Dossier 326872-04-0708
[85] Les membres issus des associations syndicales et d’employeurs partagent le même avis. Ils considèrent que le travailleur a droit uniquement au remboursement des frais d’entretien courant liés à la peinture extérieure (aux deux ans) et intérieure de son domicile (aux cinq ans). Ils sont donc d’avis d’accueillir en partie la requête déposée par l’employeur le 30 août 2007 et de modifier la décision rendue par la CSST le 27 août 2007 à la suite d’une révision administrative.
LES MOTIFS DE LA DÉCISION
Dossier 314915-04-0704
[86] La Commission des lésions professionnelles doit déterminer si le travailleur conserve des limitations fonctionnelles à la suite de la lésion professionnelle qu’il a subie le 2 février 2006.
[87] La notion de limitations fonctionnelles n’est pas définie par la loi. Toutefois, la Commission d’appel en matière de lésions professionnelles de même que la Commission des lésions professionnelles se sont prononcées à maintes reprises afin d’en préciser la portée.
[88] Ainsi, dans l’affaire Doré et AutobusTrans-Nord ltée (fermée) et CSST[2], la Commission des lésions professionnelles a rappelé la définition de la notion de limitations fonctionnelles retenue par la jurisprudence :
[43] Plus spécifiquement, au niveau physique, la limitation fonctionnelle constitue la limitation d’une fonction, la réduction de la capacité d’exécuter des mouvements, etc.:
« La limitation fonctionnelle réfère à la limitation d’une fonction, tels : se pencher, marcher, effectuer des mouvements de rotation ou de torsion, etc. »4
« Une limitation fonctionnelle correspond à une réduction de la capacité d’un travailleur d’exécuter certains mouvements, d’adopter certaines positions, de subir certaines charges ou certaines contraintes. Il faut que le médecin traitant détermine précisément les gestes, les mouvements ou positions à proscrire ou les activités auxquelles le travailleur ne peut plus se livrer afin que la CSST puisse évaluer sa capacité à exercer son emploi. »5
_________
4 Pothier et Houbigant ltée, [1991] C.A.L.P.1087
5 Farruggia et Raval Lace co, [1998] C.L.P. 455 (décision sur requête en révision)
(Nos soulignements)
[89] Le tribunal fait sienne cette définition qui, à son avis, résume la portée à donner à cette notion.
[90] En l’espèce, le docteur Kinnard, médecin expert mandaté par l’employeur, est le seul expert qui n’attribue aucune limitation fonctionnelle au travailleur à la suite de sa lésion professionnelle.

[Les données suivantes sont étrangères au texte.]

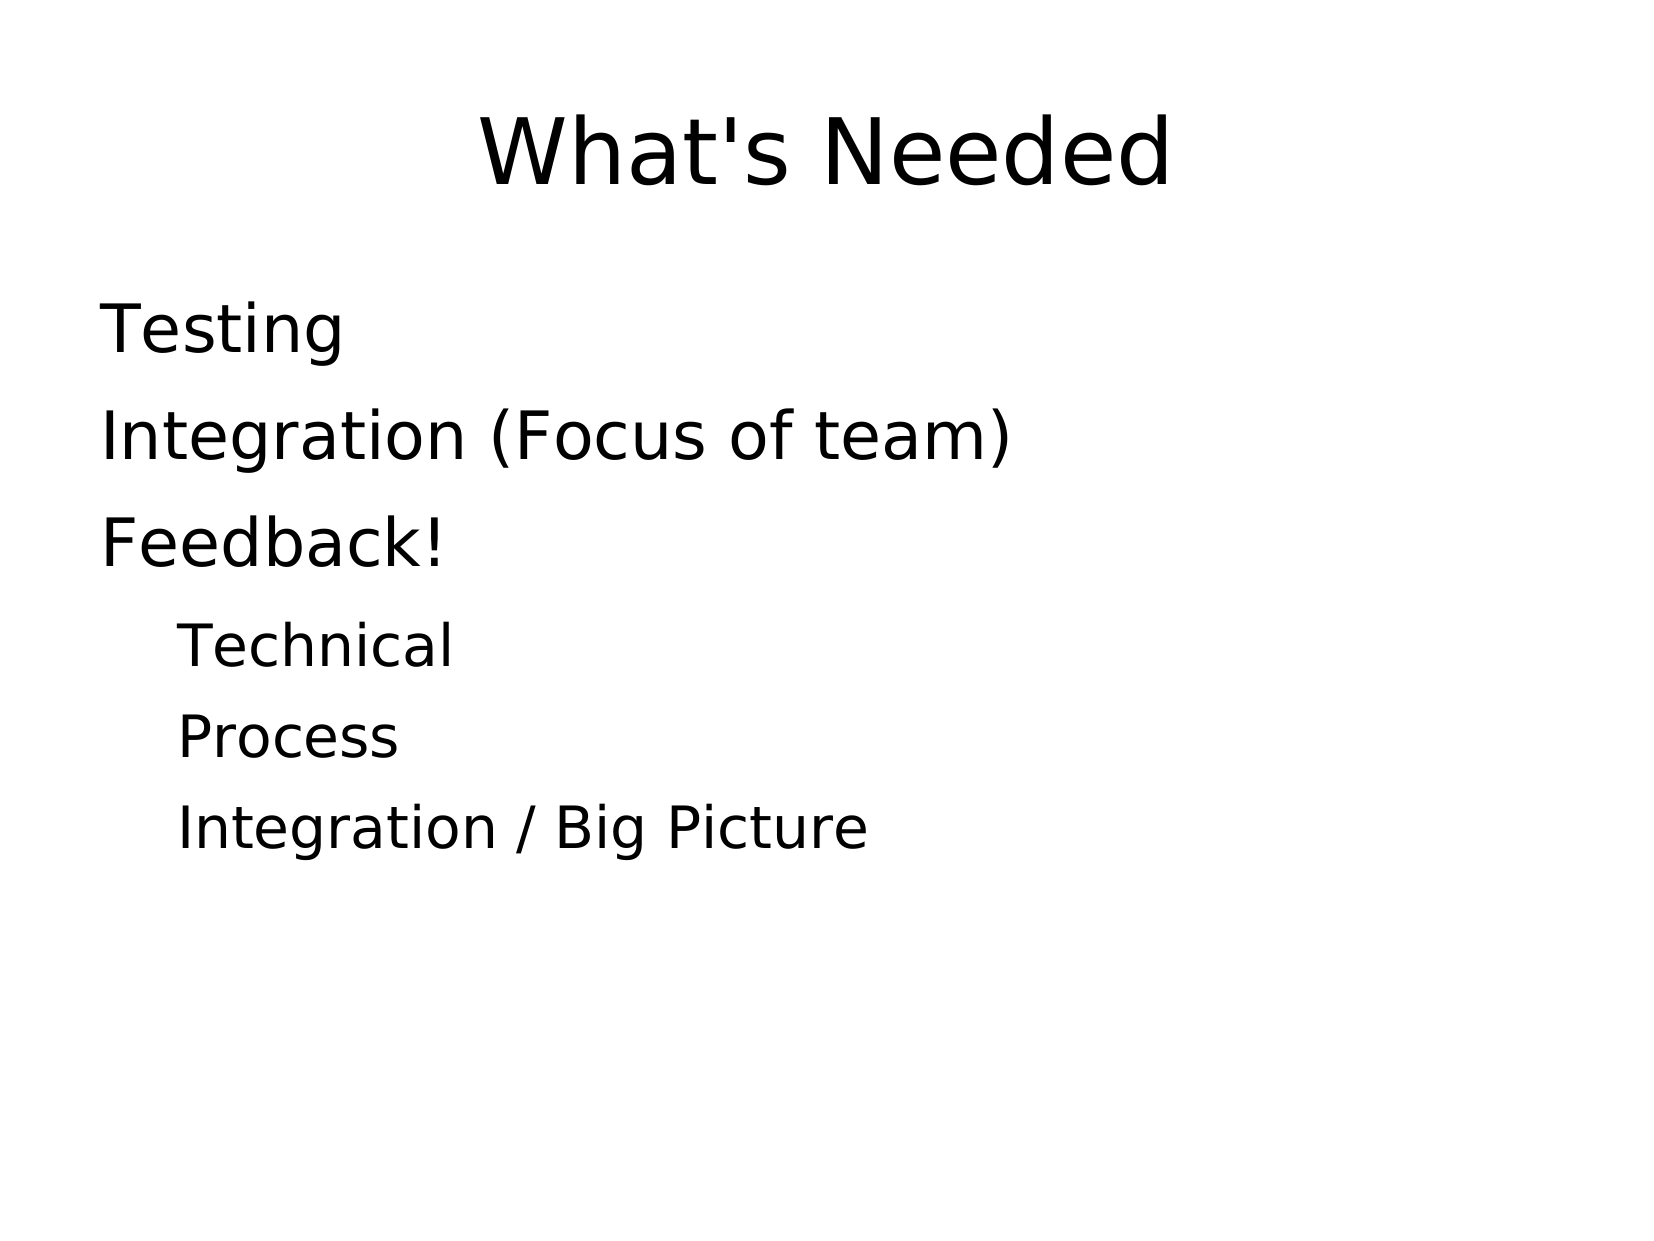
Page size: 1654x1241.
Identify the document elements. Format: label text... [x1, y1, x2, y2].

[91] Au soutien de sa position, le docteur Kinnard fait notamment une distinction entre la notion de « restrictions fonctionnelles » et de « limitations fonctionnelles ». Pour lui, une restriction fonctionnelle signifie qu’il faut « éviter » de faire quelque chose alors qu’une limitation fonctionnelle correspond plutôt à une « interdiction ».
[92] Or, de son point de vue, même si l’on pouvait en venir à la conclusion que le travailleur doit éviter de faire certains mouvements ou d’adopter certaines positions, sa condition cervicale ne lui interdit pas d’effectuer ces mouvements ou d’adopter ces positions, ce qui l’amène notamment à conclure qu’il n’a pas de limitations fonctionnelles au sens de la loi.
[93] Le tribunal ne partage pas l’opinion du docteur Kinnard à ce sujet.
[94] En effet, le docteur Kinnard réfère à la notion de restriction fonctionnelle telle que définie par un autre régime d’indemnisation (assurance-automobile) ce qui, en soi, constitue une erreur, de l’avis du tribunal.
[95] Au surplus, la notion de restriction fonctionnelle telle qu’elle est interprétée en vertu du présent régime d’indemnisation n’a pas la portée que le docteur Kinnard lui donne.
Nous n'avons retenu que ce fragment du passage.